- **Exercise set**:
[1] Answer from the passage on comfort and wealth:
(a) How does it define comfort?
(b) In what year was "The Treasure of the Sierra Madre" released?
(c) Which actor stars in that film?
[2] Name every aspect of the characters' existence that the passage on comfort and wealth says the discovery of gold affects in the film.
[3] Resume the passage on comfort and wealth, picking up right after its final sentence.

- **Passage provided**:
===

Now may our Lord Jesus Christ Himself and God our Father, who has loved us and given us eternal comfort and good hope by grace, 17 comfort and strengthen your hearts in every good work and word.
Comfort: doing all that is commanded with strength and joy (despite people and circumstances).
Notice that comfort is not doing nothing. The end goal of so many who long for great amounts of wealth is that they can retire early to doing nothing. “We’re going to sit on a beach, sipping umbrella drinks for the rest of our lives.” But what will actually happen to your mind and body if you do that?
Article this morning by Jeffrey Tucker:
One of the great movies of the 20th century is “The Treasure of the Sierra Madre” from 1948 starring Humphrey Bogart. Two burned out and impoverished Americans living in Mexico join a grizzled old gold prospector on a hunt. The main action is psychological: what the discovery of gold does to their minds, their trust, their morality, and their lives.
The viewer gets a front row seat to how normal people can truly lose all sense of proportion and moral clarity when faced with the prospect of unlimited wealth. Once trust in each other is gone, everything including sleep is vanquished.

===

- **Data**:
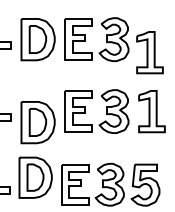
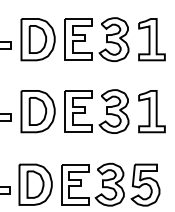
part at (149, 52) position: (149, 52) -> (151, 39)
part at (37, 122) position: (37, 122) -> (37, 111)
part at (35, 177) position: (35, 177) -> (35, 184)
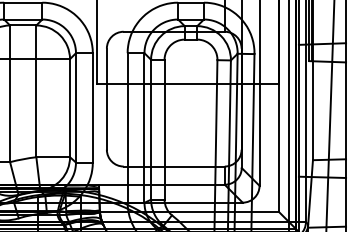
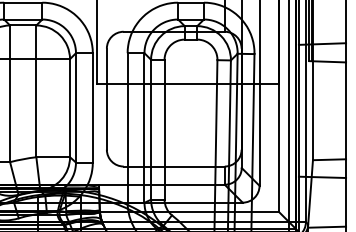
line at (330, 115): present -> none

===

- **Task-by-task answers**:
[1]
(a) Doing all that is commanded with strength and joy, despite people and circumstances.
(b) 1948.
(c) Humphrey Bogart.

[2] Their minds, their trust, their morality, and their lives.

[3]
Ask any truly wealthy person you know. They will tell you that they learn to suspect every bit of flattery, every new friendship, every kind word. It is very often true that others are only after their money. The hangers on don’t want to work for it. They want to scheme for it. The prospect of something for not much effort makes people crazy.
The topic comes to mind as news reports say that Mick Jagger has no intention of passing on his half-billion fortune from his catalog to his kids. Why not? Surely every parent wants to bring comfort, wealth, and security to the kids. Why would a parent deny them that?
The reason is clear to every wise person: infinite financial privilege and access does not build good character. Ultimately, people do not obtain happiness by living well without having earned it through the sweat of one’s own brow. We need to experience the relationship between work and reward. This is what affirms us as thinking, creative, and productive human beings.
Take that away, replace it with infinite financial reward, and what becomes of us? We become spoiled, entitled, slothful, and unempathetic. We see ourselves as above others, and end up treating others badly. Our very morality and humanity come to be diminished. And it does not yield a happy life either. The caricature of trust-fund babies is true. They rarely amount to much because they don’t have to. They very quickly take their cushy lives for granted and coast until the bitter end.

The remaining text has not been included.